The first time I stopped being an eMusic subscriber was when I got fed up with the ratio of stuff they had that I didn’t give a fuck about to stuff they had that I wanted. When they fixed it, I rejoined them and was quite happy with them until this month. Just browsing through the Beggars Group roster, I see a lot of great stuff that won’t be available anymore. And, regardless of what eMusic says, it’s on them. Before they implemented their new scheme this month, those labels were happy keeping their music on the site and that music is gone because of changes eMusic chose to make. One has to guess that eMusic is doing what they’re doing to keep pace with the I-Tunes people, but they’ve inadvertently made it so I-Tunes can offer me something eMusic no longer can: National albums.

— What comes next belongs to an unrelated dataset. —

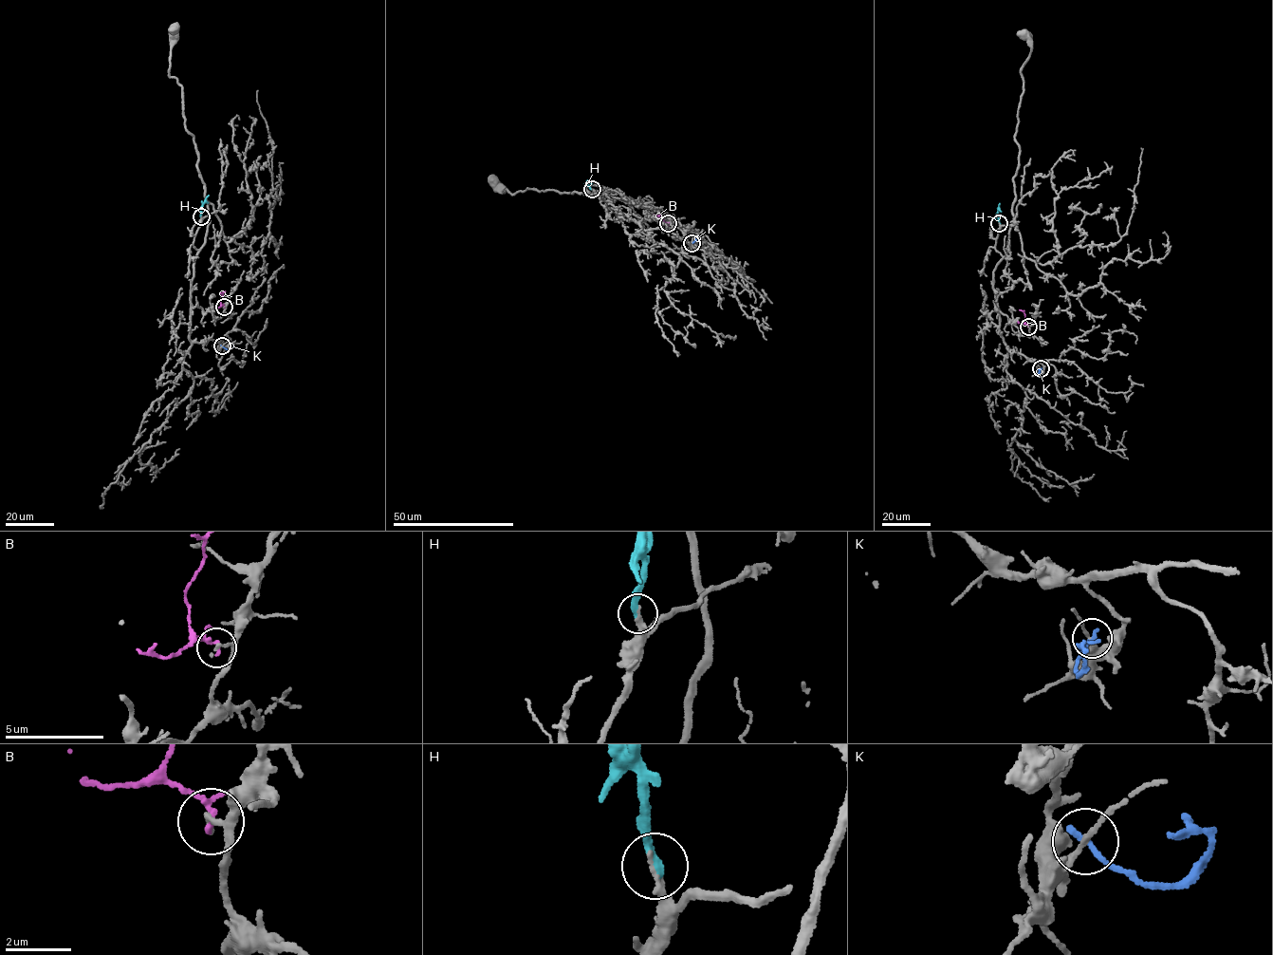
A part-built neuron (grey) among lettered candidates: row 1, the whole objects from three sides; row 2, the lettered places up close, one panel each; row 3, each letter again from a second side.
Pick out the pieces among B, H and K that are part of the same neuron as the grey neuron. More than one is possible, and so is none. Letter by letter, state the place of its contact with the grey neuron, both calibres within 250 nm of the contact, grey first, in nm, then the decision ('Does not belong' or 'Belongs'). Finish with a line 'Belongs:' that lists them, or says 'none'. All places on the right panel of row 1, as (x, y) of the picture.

Even if I could forgive the fact that most of my favorite bands will no longer be available on eMusic (as I write this, for some reason, even the newest Hold Steady record is gone from the site. That does not bode well), I’d have a hard time looking past the whole thing where my money gets me less. eMusic tries to put the focus on the fact that the price of my plan hasn’t gone up, but if I pay the same amount of money and get less, how the fuck are you helping me? Oh, they also want to give me a paltry three dollar “loyalty bonus” every month, which will also not go as far as my eMusic money went in October. The bottom line, eMusic, is that there’s basically no way on earth to give me less for my money and make me happy about it. I’m better off just saving my twenty bucks a month for a trip to Amoeba.
At the moment, it’s hard to say what effect the loss of some of the best bands going today will do to eMusic, but it had an immediate negative effect on me as an eMusic customer. As I write this, I’m no longer an eMusic member and I made sure to let them know it was because they fucked things up this month. To be clear, I have no problem with the fact that eMusic added shitty bands from a major label – there are plenty of very shitty indie bands on eMusic too. My problems are 1) in order to get the additional shitty music, eMusic drove some of the best artists working today away from their site and 2) they trumpeted the fact that they didn’t raise their prices while hoping I would ignore the fact that my money buys me significantly less music than it did before. I’m guessing that I’m not the only person who has these problems and I’m guessing that I won’t be the only guy getting out of his subscription as soon as humanly possible.